Criteria for entry and holding

Lu’s entry criteria are stringent. He typically seeks:

Durable competitive advantage (an economic moat): a company with switching costs, network effects, cost leadership, or unique assets that protect earnings from competition. A commodity producer without a moat would rarely qualify.

Management quality: honest, capable leadership with skin in the game (meaningful personal shareholding). Lu has spoken extensively about the importance of management character and incentive alignment.

Valuation margin of safety: he targets situations where the stock trades at a meaningful discount to his estimate of intrinsic value, often 30% or more. This margin provides cushion if his thesis is partially wrong.

Accounting transparency: he prefers to understand the business through clear financial statements and avoid accounting chicanery. A company with opaque, complex structures raises red flags.

Holding discipline is equally important.
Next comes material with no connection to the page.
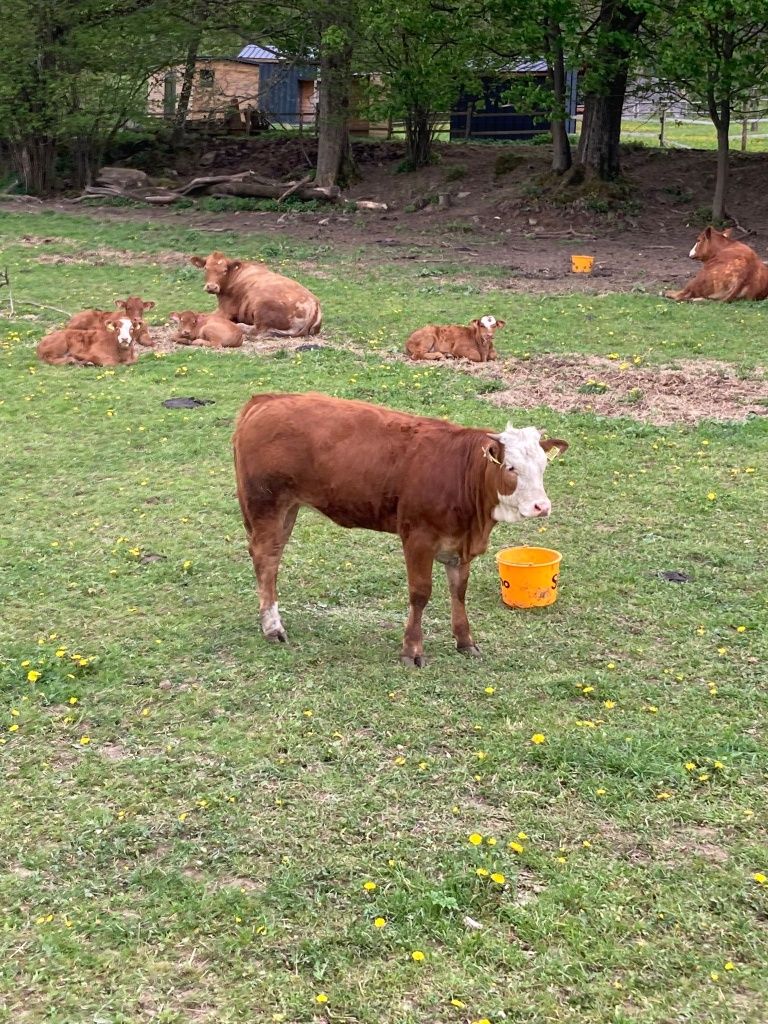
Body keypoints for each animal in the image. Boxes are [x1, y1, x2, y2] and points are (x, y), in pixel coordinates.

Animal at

Lu will typically hold through business cycles, waiting for the market to eventually recognize the value he identified. However, he will exit if: the investment thesis breaks (the competitive advantage erodes, management quality deteriorates, or a better opportunity elsewhere is more compelling); the valuation becomes full or excessive relative to alternatives; or his original analysis was simply wrong.

Influence and legacy

Li Lu’s influence extends beyond his personal returns to his role as a thought leader on value investing and circle of competence. He is a regular speaker at academic forums and investor conferences, and his insights have shaped the approach of many emerging managers, particularly those focused on Asian markets.
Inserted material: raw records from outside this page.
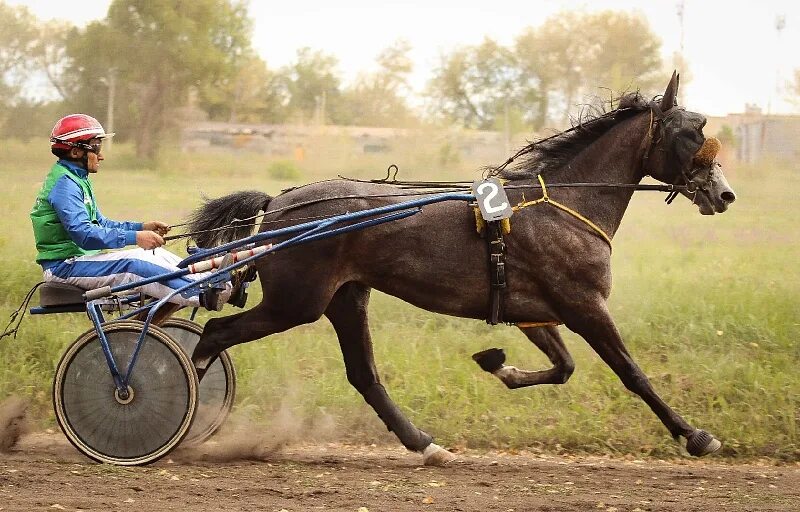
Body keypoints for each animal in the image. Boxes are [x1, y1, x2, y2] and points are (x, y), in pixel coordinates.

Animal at [184, 73, 736, 464]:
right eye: (691, 134)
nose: (724, 194)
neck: (562, 205)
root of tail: (278, 204)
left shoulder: (535, 310)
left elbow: (563, 368)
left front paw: (497, 363)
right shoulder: (584, 304)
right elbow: (632, 373)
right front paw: (695, 435)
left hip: (346, 298)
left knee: (364, 375)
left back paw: (426, 445)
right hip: (297, 302)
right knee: (214, 334)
His demonstration that concentrated, high-conviction investing can work at scale—Himalaya Capital has managed billions in assets—provides a counterpoint to the quantitative, diversified approach that dominates institutional investing. This is not to say his way is superior; rather, it shows that multiple paths to generating investment returns exist, and the path chosen depends on temperament, research capability, and access to information asymmetries.